# Clockwork



## razorclose (Jun 9, 2011)

Any of y'all having issues restoring nandroids? Can make them and do everything else in RomManager/CWM, but when trying to restore them, it hangs at restoring system, then suddenly returns to the main CWM menu


----------



## Rogan (Jul 9, 2011)

What version of CWM are you using?

I am usinig 4.0.0.8 and have absolutely no troubles restoring any of my nandroids.

Also, not meaning to imply you do not know what you are doing, but are you fully wiping before you restore the nandroids?


----------



## razorclose (Jun 9, 2011)

I'm on 4.0.0.8 as well. I've flashed it a couple of times to see if that was the issue, but it didn't help any.

Yeah, full wipe with dalvik wipe just like I've done for almost 2 years.

Only thing I can think of is to maybe unroot, reroot and reflash cwm.


----------



## Rogan (Jul 9, 2011)

### RECORDS PROVIDED
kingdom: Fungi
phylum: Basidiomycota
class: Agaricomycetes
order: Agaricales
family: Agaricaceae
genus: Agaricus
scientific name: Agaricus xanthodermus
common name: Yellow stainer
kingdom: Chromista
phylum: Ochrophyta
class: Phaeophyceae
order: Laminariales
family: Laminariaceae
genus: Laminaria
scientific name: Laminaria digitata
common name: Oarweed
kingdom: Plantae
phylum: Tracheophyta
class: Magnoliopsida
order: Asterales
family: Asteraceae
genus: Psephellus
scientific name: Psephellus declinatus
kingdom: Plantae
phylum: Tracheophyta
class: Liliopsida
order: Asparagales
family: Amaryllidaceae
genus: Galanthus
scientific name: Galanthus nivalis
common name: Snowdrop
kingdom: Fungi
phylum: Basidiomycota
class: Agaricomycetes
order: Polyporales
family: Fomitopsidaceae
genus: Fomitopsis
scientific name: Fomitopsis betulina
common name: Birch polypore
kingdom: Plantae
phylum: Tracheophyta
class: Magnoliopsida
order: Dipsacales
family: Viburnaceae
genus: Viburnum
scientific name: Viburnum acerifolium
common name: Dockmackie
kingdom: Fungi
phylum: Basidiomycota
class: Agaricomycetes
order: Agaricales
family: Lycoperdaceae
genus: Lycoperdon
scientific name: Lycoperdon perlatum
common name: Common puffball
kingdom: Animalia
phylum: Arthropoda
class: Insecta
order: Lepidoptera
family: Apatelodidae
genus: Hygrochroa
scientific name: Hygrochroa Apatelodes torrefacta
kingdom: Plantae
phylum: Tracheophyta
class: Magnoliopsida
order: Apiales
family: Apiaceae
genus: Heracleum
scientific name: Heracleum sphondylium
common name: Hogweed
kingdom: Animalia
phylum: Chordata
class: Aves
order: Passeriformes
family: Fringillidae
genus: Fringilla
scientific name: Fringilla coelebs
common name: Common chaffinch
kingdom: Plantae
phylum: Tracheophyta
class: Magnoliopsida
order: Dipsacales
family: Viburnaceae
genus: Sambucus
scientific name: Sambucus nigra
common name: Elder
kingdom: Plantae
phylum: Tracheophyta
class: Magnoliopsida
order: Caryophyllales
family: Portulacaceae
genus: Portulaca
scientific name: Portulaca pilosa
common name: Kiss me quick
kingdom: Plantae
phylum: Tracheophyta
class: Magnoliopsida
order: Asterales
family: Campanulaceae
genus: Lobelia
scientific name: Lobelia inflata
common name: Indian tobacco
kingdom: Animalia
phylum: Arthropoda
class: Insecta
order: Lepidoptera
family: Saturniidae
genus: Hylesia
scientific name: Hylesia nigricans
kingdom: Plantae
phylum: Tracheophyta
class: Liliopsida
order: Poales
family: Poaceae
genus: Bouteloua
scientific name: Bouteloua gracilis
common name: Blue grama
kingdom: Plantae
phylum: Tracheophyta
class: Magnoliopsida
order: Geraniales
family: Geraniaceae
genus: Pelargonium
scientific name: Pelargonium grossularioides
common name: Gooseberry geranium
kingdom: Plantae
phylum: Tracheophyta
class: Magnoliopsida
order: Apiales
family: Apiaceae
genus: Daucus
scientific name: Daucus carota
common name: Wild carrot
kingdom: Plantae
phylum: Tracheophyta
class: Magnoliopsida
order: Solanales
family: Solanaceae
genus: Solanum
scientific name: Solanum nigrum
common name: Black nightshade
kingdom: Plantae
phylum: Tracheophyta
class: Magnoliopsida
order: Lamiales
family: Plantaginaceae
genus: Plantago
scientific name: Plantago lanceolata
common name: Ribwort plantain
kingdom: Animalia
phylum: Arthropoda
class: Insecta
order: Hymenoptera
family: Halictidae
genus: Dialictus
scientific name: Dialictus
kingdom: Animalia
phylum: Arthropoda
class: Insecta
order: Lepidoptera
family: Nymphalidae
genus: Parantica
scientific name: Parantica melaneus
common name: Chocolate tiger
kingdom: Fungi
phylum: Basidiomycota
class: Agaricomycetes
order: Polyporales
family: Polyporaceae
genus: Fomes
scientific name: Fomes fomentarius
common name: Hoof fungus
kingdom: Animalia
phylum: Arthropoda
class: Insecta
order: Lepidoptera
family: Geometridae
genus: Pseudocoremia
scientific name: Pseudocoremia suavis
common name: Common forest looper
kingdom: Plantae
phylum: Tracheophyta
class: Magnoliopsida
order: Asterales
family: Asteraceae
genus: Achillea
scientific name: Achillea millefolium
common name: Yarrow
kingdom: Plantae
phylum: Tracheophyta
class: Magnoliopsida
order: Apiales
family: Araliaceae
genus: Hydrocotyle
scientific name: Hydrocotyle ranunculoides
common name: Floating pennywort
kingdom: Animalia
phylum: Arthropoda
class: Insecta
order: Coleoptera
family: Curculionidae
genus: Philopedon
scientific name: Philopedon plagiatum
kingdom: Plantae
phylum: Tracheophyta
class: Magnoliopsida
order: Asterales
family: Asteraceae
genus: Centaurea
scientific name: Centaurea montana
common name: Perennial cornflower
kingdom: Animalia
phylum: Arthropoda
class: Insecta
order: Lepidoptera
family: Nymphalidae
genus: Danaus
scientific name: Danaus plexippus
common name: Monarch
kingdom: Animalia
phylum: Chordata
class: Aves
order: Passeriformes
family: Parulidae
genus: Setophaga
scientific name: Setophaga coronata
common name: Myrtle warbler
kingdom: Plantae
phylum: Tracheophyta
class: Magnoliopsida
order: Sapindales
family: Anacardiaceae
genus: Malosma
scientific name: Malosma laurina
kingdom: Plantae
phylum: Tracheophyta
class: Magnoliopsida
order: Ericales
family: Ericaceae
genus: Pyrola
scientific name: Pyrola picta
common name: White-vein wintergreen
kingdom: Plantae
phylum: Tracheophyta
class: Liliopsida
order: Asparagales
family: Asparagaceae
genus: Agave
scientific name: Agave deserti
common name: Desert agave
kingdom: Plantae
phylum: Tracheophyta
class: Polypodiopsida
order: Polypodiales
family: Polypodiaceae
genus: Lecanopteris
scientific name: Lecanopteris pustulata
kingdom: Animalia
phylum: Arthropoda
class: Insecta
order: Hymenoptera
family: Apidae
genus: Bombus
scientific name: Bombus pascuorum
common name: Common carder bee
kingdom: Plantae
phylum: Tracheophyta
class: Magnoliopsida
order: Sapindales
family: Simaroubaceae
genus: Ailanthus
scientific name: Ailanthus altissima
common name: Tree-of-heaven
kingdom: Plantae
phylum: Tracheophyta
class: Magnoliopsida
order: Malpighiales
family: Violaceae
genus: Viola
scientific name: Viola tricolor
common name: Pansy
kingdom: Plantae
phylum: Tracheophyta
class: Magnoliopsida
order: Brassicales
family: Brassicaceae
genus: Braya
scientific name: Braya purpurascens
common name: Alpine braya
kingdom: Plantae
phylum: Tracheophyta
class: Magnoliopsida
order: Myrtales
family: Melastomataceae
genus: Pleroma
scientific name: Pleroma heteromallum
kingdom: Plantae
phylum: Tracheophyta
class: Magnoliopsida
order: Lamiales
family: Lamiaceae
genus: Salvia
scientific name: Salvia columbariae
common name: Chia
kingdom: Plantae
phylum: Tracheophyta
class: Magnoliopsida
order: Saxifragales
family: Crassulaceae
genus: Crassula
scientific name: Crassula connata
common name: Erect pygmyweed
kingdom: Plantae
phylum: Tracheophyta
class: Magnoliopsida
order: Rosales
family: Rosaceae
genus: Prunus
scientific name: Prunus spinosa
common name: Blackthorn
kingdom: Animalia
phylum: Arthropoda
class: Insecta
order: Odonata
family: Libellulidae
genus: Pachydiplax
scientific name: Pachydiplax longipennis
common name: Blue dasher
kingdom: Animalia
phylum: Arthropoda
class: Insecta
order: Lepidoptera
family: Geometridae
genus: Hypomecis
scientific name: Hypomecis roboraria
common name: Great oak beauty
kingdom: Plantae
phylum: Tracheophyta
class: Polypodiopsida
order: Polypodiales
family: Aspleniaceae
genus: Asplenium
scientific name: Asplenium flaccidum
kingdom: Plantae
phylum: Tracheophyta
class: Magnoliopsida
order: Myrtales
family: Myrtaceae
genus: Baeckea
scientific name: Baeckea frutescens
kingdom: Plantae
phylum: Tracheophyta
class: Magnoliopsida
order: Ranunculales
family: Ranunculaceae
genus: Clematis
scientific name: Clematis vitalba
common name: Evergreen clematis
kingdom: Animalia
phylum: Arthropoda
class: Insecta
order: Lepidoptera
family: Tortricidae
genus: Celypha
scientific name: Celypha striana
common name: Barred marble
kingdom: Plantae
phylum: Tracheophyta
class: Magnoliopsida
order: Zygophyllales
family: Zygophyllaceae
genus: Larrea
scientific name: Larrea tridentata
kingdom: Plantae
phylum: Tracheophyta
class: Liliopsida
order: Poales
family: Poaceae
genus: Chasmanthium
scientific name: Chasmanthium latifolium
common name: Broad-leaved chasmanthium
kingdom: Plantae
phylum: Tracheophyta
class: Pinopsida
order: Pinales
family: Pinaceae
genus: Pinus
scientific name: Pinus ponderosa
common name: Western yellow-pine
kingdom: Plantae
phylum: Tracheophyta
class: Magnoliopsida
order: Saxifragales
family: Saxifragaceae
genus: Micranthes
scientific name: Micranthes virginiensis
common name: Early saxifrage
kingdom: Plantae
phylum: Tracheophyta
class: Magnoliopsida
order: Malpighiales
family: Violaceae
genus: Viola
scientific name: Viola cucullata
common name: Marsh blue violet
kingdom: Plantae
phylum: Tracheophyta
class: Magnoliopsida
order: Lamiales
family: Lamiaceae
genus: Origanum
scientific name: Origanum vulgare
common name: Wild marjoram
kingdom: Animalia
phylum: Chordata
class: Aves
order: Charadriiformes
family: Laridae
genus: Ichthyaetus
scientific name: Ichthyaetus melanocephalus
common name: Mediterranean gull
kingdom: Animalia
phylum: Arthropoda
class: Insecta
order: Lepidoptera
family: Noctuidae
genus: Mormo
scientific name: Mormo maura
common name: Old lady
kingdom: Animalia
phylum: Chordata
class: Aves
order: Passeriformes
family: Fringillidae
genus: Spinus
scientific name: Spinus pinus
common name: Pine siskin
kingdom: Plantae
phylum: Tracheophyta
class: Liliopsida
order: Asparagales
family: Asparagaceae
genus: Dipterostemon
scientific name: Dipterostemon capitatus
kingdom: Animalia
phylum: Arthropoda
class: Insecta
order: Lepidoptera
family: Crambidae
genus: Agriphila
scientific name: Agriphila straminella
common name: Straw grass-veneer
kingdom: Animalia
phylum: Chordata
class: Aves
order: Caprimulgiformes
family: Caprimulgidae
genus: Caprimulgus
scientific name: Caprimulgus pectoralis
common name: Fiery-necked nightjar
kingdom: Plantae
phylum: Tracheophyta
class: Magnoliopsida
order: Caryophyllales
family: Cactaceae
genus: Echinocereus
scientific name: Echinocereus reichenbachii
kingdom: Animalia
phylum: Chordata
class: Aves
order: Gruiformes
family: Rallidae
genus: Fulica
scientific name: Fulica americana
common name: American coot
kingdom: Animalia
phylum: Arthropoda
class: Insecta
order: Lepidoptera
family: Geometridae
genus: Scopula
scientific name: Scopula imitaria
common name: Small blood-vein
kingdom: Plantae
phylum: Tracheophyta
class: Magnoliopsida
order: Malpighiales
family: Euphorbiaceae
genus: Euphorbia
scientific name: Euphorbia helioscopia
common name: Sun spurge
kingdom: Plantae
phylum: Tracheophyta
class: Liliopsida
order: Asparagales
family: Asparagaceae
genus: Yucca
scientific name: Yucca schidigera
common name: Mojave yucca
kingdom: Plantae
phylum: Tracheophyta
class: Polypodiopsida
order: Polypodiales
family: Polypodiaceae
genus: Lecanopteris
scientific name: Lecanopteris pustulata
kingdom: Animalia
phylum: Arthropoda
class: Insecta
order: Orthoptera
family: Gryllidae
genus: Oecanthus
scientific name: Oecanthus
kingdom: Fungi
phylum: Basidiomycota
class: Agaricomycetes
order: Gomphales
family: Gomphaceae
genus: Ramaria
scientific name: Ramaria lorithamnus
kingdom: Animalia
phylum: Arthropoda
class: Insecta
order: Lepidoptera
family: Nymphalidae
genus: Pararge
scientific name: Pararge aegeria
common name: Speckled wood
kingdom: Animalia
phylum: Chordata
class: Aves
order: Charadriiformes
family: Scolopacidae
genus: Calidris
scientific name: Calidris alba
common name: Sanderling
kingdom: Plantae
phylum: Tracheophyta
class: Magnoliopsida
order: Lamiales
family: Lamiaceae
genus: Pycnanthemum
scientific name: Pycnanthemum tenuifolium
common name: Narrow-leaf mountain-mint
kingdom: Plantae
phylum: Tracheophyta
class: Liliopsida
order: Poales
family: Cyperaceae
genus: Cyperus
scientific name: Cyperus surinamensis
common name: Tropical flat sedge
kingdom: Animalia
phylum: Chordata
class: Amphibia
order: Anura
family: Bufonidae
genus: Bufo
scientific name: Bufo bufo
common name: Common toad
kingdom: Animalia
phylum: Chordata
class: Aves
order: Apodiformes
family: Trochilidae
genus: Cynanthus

### TASKS TO COMPLETE
1/ In the Clockwork thread, what version of CWM does Rogan say he is using?
2/ Retype the part of the Clockwork thread starting at "I'm on 4.0.0.8" and ending at "almost 2 years.".
3/ Carry on the Clockwork forum thread from the point where it stops.
The material comes from a different source than the text.

### TASK ANSWERS
1/ 4.0.0.8

2/
I'm on 4.0.0.8 as well. I've flashed it a couple of times to see if that was the issue, but it didn't help any.

Yeah, full wipe with dalvik wipe just like I've done for almost 2 years.

3/
Before going through all that, it could just be that the files are corrupted. Try formatting your SD card first.


----------



## zookii (Jun 24, 2011)

I had some issues. Turns out it was my SD card. Completely deleted the partition and formated (slow format not quick one) and that solved my problems. Another thing to note is how we mount and dismount the SD card when hooking it up to the PC. Make sure we safely eject these devices also makes a world of difference!


----------



## razorclose (Jun 9, 2011)

I tried formatting and it didn't work. Ended up going the long way, and it works fine now. Thanks for the input though!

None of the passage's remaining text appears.